いまはほとんど姿を消した「活版印刷」ゆかりの地をゆっくり探訪したり、印刷がらみの話題を提供します。

想説/活版印刷人あれこれ14

2009-08-22 10:23:07 | 活版印刷のふるさと紀行
 
 ヴァリニャーノは頭を抱え込みました。
 まさか、遣欧使節の計画にこれほどの関心が寄せられるとは想像していなかったからです。
 そんな中で選ばれたのが伊東マンショ、千々石ミゲル、原マルチノ、中浦ジュリアンの四人でした。
 
 思えばイエズス会の協議会で使節派遣を発表し、人選の相談を持ちかけたばっかりに、これが外に洩れ、大村や有馬では表敬使節の話題で持ちきりになったというのが真相でした。
 結果として生じたのは選んだ四少年にだけ光が当たり、せっかくの「印刷プロジェクト構想」はキリシタンのだれにも理解されず、「印刷研修生」として選んだドラードたちの名前は表に出ないで、まるで影のような存在に押しやられてしまったことでした。

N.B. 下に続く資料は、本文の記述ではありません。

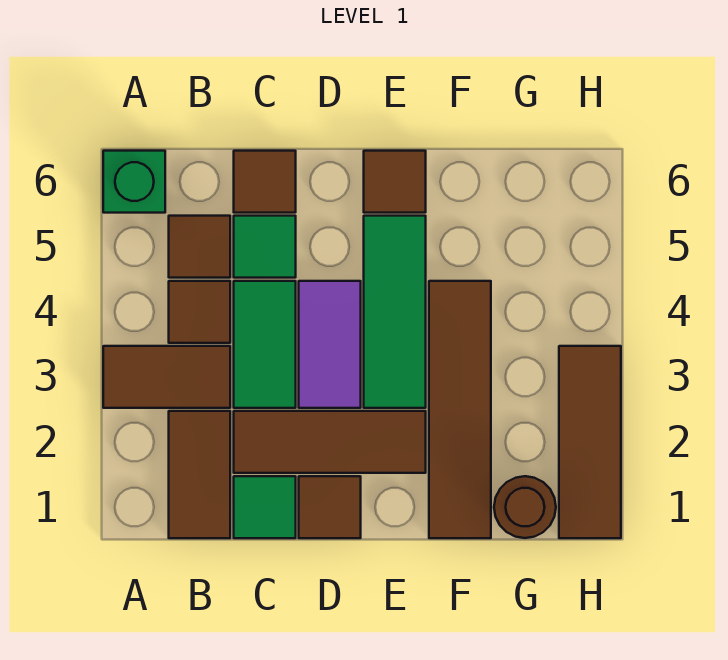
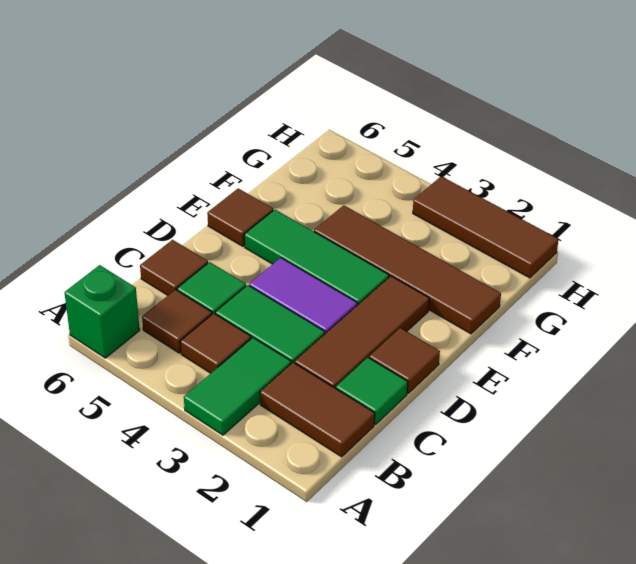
brown tile A3:B3 level 1 -> green tile A3:B3 level 1
brown round brick G1 level 1 -> none

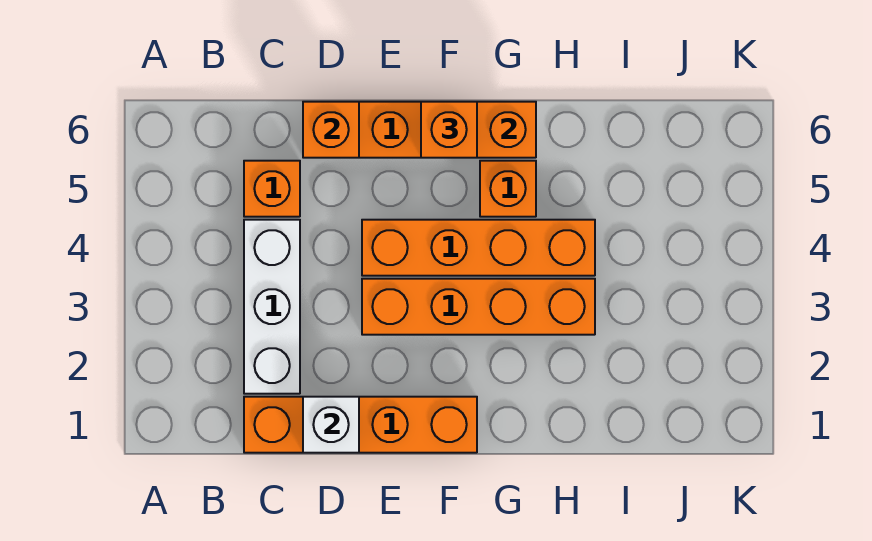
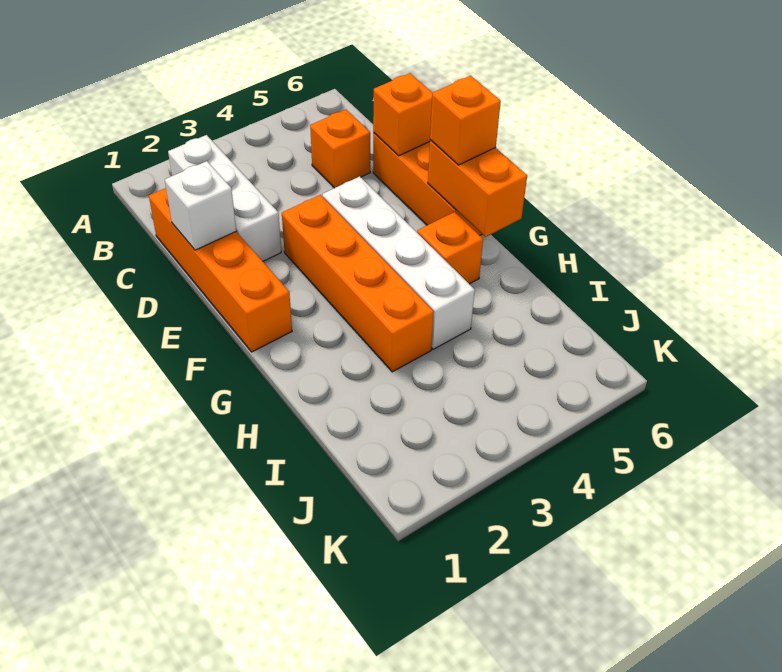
white brick C2:C4 level 1 -> white brick B2:D2 level 1
orange brick E4:H4 level 1 -> white brick E4:H4 level 1

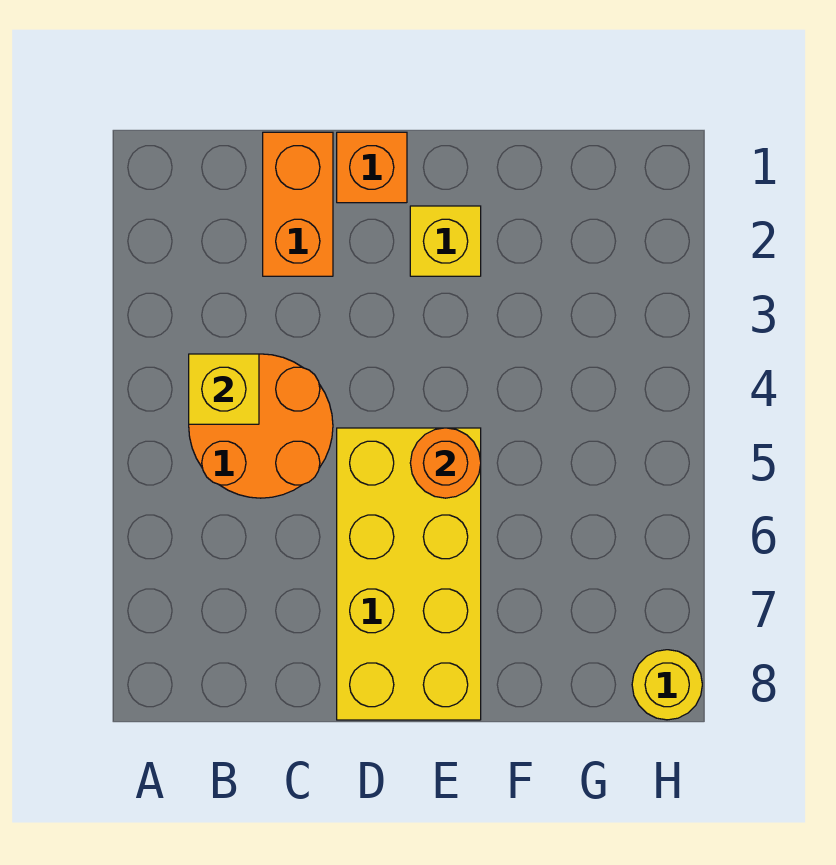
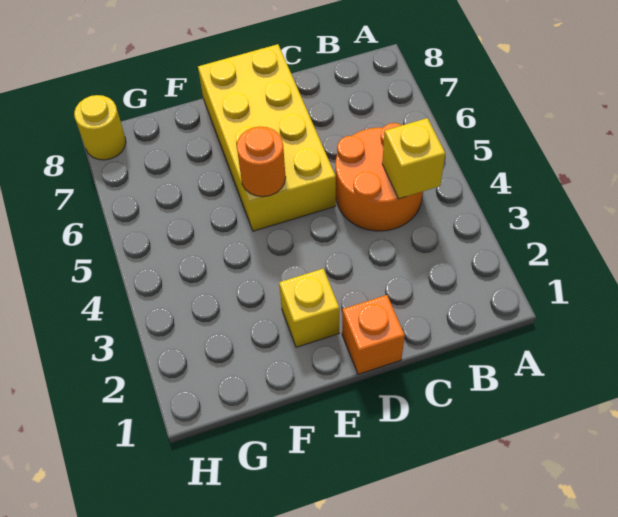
orange brick C1:C2 level 1 -> none

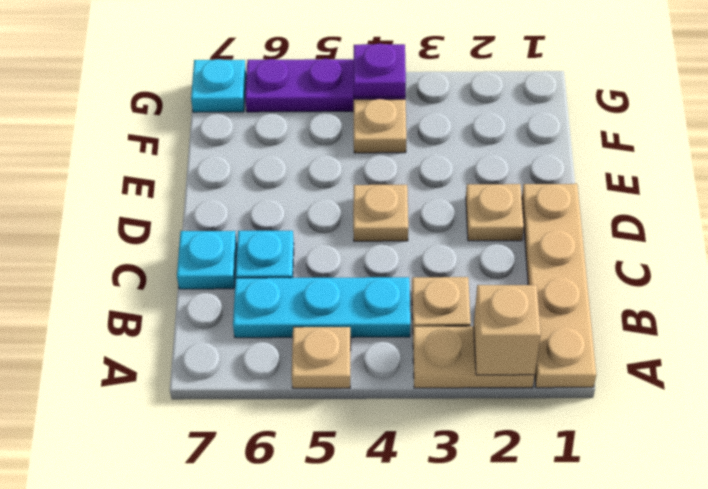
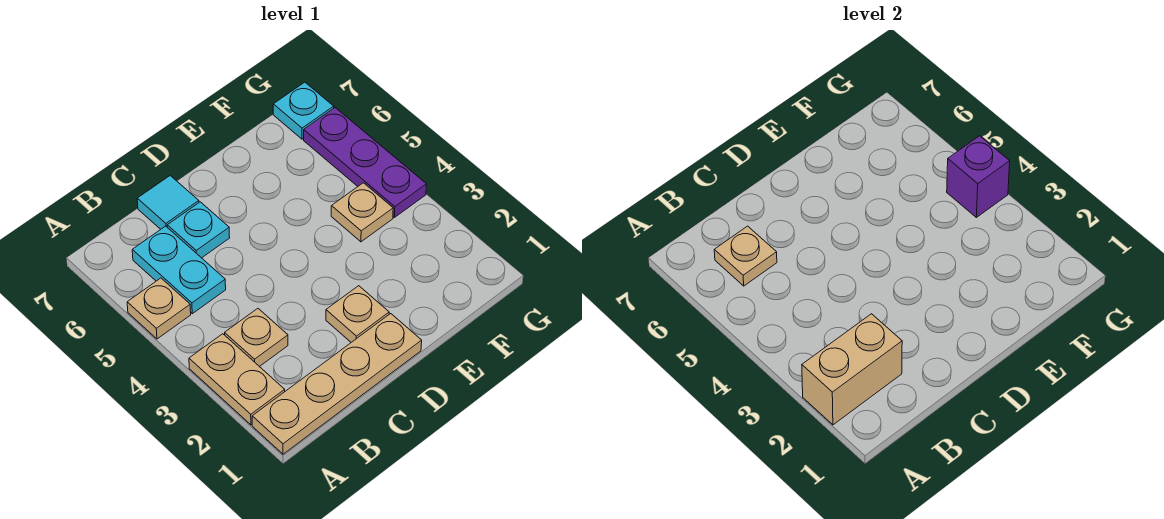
tan brick A2 level 2 -> tan brick A2:B2 level 2
cyan plate B4:B6 level 1 -> cyan plate B5:B6 level 1
cyan plate C7 level 1 -> cyan tile C7 level 1
tan plate D4 level 1 -> tan plate B6 level 2
purple plate G4 level 2 -> purple brick G4 level 2

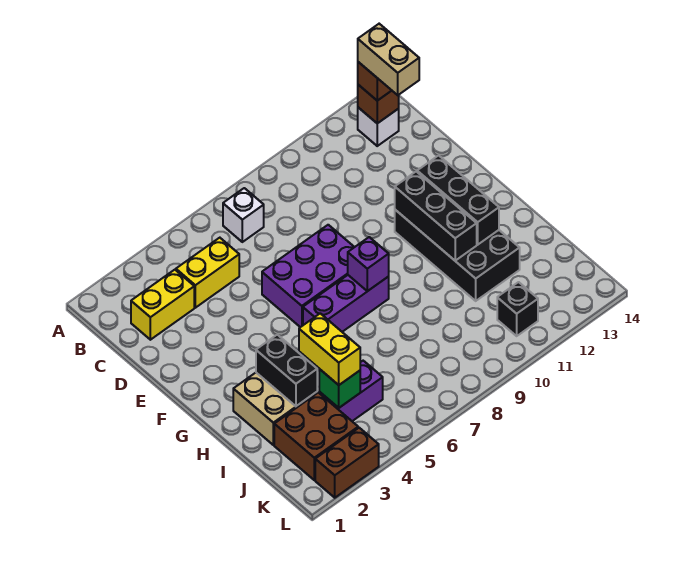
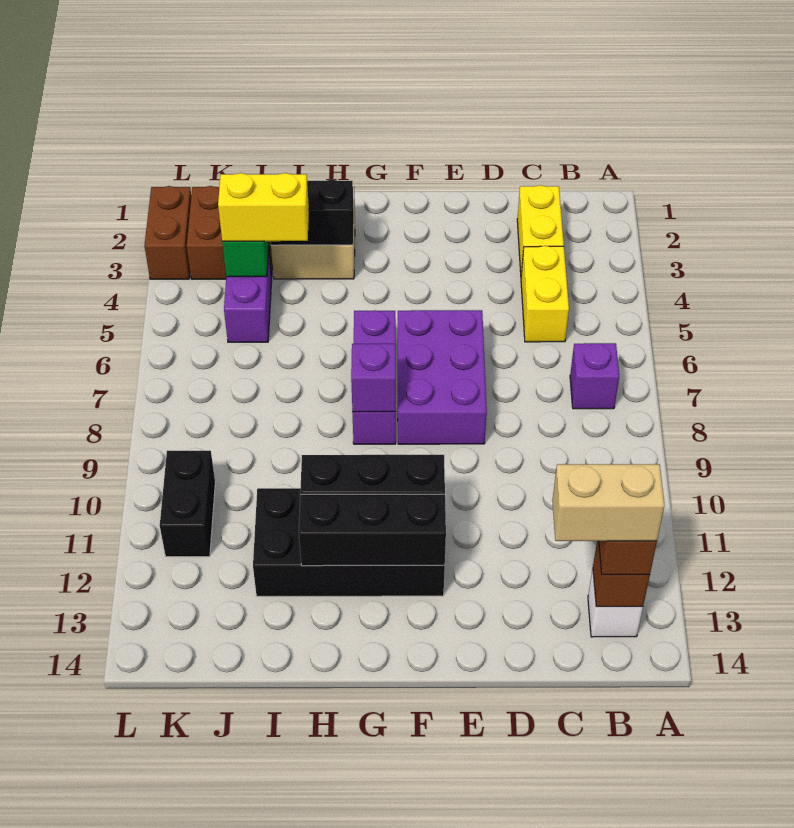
white brick B7 level 1 -> purple brick B7 level 1
black brick K11 level 1 -> black brick K10:K11 level 1

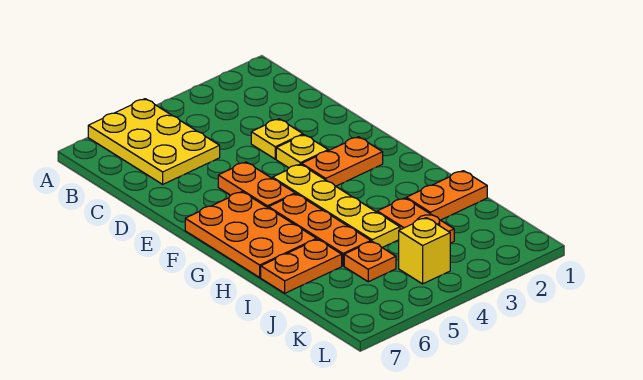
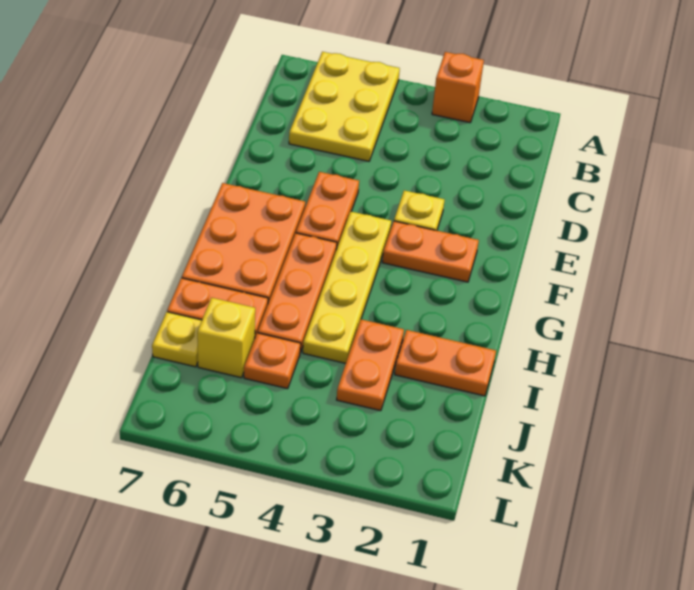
none -> orange brick A3 level 1
yellow plate D3 level 1 -> yellow plate J7 level 1
yellow brick K4 level 1 -> yellow brick J6 level 1

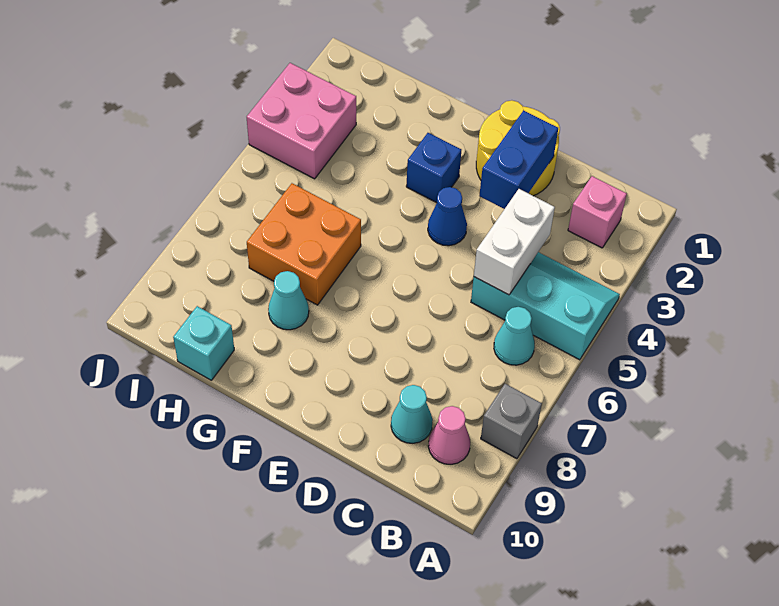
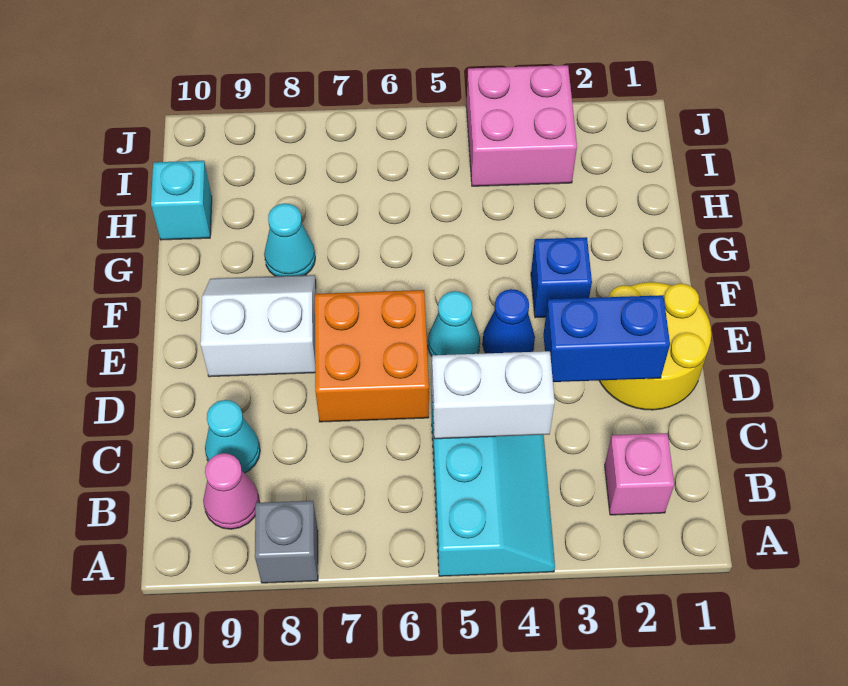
cyan cone B6 level 1 -> cyan cone E5 level 1
none -> white slope E8:F9 level 1 top E
orange brick G6:H7 level 1 -> orange brick D6:E7 level 1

 あえて意に介さない顔をしてはいたものの、ヴァリニャーノにはこたえました。
 メスキータやロヨラ、ときにはドラードまで自室に呼び込んで「印刷プロジェクト」の中身を懇切に説明するのでした。
 しかし、出立の日が近づけば、近づくほど四少年は時の人になりました。
 当然といえば当然です。だれも活版印刷の有用性など知らないのですから。
 それにしても、あとあと使節がヨーロッパに着いてからも、いや、四百年後の今日までも主役は彼等四少年で、活版印刷術の導入のための遣欧が天正使節派遣のきっかけだったなどとは信じてもらえそうにありません。
まさに、主客転倒といってもよい成り行きでした。

 こうして、表敬使節四人と、日本最初の活版印刷人を乗せて、イグナシオ・デ・リーマの定航船が長崎港をあとにしたのが、1582(天正10)年2月20日のことでした。
 四少年は栄えある大村・有馬・大友三候の名代、ドラードたちは印刷研修生でありながら、四少年の従者。形としてはこうなっておりました。
これはヴァリニャーノがおかした小さな蹉跌が生んだやむをえない処置だったのでしょうか。あるいは、ヴァリニャーノが空気を読んでのことだったのでしょうか。